> [Required work]
Wherever a line of the records contains "erhalten", copy that line.

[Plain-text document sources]
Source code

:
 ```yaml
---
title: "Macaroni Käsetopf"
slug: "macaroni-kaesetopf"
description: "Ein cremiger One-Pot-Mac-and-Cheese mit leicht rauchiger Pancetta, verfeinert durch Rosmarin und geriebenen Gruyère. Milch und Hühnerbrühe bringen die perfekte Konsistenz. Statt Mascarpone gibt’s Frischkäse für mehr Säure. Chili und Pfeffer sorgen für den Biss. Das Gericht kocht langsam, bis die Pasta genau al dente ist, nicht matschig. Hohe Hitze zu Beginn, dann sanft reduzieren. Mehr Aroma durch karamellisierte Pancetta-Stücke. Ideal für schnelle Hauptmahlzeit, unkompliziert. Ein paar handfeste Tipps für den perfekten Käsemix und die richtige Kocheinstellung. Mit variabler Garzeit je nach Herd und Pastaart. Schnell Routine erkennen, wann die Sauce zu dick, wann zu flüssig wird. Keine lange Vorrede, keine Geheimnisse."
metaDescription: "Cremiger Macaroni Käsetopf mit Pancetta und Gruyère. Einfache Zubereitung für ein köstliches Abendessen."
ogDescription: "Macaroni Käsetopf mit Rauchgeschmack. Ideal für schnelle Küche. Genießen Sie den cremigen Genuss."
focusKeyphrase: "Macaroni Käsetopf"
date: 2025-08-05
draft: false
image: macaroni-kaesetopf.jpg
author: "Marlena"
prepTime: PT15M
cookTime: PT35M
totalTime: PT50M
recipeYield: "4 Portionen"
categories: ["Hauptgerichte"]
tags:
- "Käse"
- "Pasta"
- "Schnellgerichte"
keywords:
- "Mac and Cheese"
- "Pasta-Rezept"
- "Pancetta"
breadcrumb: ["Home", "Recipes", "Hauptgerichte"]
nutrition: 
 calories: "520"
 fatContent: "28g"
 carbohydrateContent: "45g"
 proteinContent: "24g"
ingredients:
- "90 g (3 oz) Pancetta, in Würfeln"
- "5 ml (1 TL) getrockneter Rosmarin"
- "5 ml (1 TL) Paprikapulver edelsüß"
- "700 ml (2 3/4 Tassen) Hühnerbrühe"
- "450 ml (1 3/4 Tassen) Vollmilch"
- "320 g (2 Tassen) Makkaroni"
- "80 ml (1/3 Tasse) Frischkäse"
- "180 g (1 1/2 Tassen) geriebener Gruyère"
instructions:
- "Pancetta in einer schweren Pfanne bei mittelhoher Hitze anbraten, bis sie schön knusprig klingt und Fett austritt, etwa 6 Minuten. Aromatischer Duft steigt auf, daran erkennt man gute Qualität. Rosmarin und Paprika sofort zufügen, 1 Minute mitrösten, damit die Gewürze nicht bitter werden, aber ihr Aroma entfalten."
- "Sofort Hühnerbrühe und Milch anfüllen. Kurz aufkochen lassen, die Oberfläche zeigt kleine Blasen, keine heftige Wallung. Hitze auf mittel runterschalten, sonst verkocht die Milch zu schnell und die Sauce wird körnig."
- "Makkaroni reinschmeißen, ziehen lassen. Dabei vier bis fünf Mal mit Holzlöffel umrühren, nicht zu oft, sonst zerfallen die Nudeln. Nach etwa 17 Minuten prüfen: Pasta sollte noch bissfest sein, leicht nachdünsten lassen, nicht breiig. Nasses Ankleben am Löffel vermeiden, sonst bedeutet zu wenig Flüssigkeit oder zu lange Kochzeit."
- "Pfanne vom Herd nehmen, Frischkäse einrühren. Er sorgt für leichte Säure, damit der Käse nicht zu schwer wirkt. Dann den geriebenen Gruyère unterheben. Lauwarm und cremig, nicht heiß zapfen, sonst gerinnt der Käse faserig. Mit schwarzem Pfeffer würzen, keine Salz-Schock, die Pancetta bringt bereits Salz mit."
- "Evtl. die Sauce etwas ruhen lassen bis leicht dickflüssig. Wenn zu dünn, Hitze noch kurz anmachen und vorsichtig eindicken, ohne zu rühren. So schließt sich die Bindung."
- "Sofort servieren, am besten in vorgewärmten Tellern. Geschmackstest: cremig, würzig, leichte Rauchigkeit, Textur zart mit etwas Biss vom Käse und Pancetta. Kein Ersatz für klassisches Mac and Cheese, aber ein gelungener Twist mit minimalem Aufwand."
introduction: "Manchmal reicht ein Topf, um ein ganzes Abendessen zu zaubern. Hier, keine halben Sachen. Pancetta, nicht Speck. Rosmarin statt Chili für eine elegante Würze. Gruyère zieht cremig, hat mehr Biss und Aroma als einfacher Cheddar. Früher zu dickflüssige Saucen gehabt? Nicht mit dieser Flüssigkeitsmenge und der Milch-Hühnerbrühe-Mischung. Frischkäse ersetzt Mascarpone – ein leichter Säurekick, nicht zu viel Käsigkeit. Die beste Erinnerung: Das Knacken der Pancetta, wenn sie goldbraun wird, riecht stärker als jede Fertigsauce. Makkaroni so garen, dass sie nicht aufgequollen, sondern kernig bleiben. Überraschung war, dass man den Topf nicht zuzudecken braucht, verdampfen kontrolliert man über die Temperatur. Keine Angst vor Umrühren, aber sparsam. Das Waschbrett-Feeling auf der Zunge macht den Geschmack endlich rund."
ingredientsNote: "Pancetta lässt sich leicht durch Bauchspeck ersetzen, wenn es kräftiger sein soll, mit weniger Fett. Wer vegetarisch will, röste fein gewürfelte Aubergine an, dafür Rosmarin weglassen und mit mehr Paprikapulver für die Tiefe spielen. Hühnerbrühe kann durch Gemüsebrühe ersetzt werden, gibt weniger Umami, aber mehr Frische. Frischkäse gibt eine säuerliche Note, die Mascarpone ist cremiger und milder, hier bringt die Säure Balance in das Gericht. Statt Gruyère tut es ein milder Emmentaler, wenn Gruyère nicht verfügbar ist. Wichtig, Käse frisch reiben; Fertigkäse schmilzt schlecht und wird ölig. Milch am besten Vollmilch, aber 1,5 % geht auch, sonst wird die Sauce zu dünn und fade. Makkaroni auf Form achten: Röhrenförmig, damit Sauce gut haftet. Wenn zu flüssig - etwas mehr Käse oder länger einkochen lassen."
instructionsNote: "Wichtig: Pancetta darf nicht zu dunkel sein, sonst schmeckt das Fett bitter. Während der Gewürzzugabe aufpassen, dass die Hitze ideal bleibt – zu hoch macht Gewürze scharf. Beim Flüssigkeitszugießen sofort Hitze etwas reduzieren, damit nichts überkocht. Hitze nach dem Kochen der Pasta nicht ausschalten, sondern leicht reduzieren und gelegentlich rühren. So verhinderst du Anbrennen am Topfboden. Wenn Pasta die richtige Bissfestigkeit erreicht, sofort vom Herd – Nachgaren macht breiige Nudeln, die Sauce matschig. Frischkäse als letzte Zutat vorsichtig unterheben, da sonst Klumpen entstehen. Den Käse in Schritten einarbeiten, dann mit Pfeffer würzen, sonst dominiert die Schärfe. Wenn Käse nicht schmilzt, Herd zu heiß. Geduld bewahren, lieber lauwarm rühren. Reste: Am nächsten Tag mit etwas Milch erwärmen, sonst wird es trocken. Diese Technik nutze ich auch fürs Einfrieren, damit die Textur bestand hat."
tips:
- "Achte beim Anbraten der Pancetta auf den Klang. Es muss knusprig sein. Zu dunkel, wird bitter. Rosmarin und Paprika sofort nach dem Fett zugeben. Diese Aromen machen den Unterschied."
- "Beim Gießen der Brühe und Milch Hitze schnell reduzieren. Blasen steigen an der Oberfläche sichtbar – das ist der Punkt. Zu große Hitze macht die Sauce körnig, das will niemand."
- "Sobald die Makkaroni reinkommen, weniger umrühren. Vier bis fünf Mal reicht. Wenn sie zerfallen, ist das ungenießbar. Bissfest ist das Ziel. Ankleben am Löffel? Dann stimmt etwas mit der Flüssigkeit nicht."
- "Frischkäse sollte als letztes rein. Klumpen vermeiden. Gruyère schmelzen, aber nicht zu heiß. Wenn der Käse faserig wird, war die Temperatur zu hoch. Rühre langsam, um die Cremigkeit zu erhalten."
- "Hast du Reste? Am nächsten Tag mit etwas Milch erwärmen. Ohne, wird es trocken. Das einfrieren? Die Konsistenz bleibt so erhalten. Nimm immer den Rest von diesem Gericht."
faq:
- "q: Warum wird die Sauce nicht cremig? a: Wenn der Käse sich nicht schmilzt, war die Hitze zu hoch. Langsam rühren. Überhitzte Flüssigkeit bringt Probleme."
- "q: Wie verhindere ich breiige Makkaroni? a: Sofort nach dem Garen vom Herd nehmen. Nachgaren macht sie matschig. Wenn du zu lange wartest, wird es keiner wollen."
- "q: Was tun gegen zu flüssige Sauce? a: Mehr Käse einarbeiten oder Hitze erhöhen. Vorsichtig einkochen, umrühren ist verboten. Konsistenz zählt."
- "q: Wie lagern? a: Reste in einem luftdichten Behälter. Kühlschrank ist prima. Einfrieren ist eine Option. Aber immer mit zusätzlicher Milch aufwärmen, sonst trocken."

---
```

> [Your response]
- "Frischkäse sollte als letztes rein. Klumpen vermeiden. Gruyère schmelzen, aber nicht zu heiß. Wenn der Käse faserig wird, war die Temperatur zu hoch. Rühre langsam, um die Cremigkeit zu erhalten."
- "Hast du Reste? Am nächsten Tag mit etwas Milch erwärmen. Ohne, wird es trocken. Das einfrieren? Die Konsistenz bleibt so erhalten. Nimm immer den Rest von diesem Gericht."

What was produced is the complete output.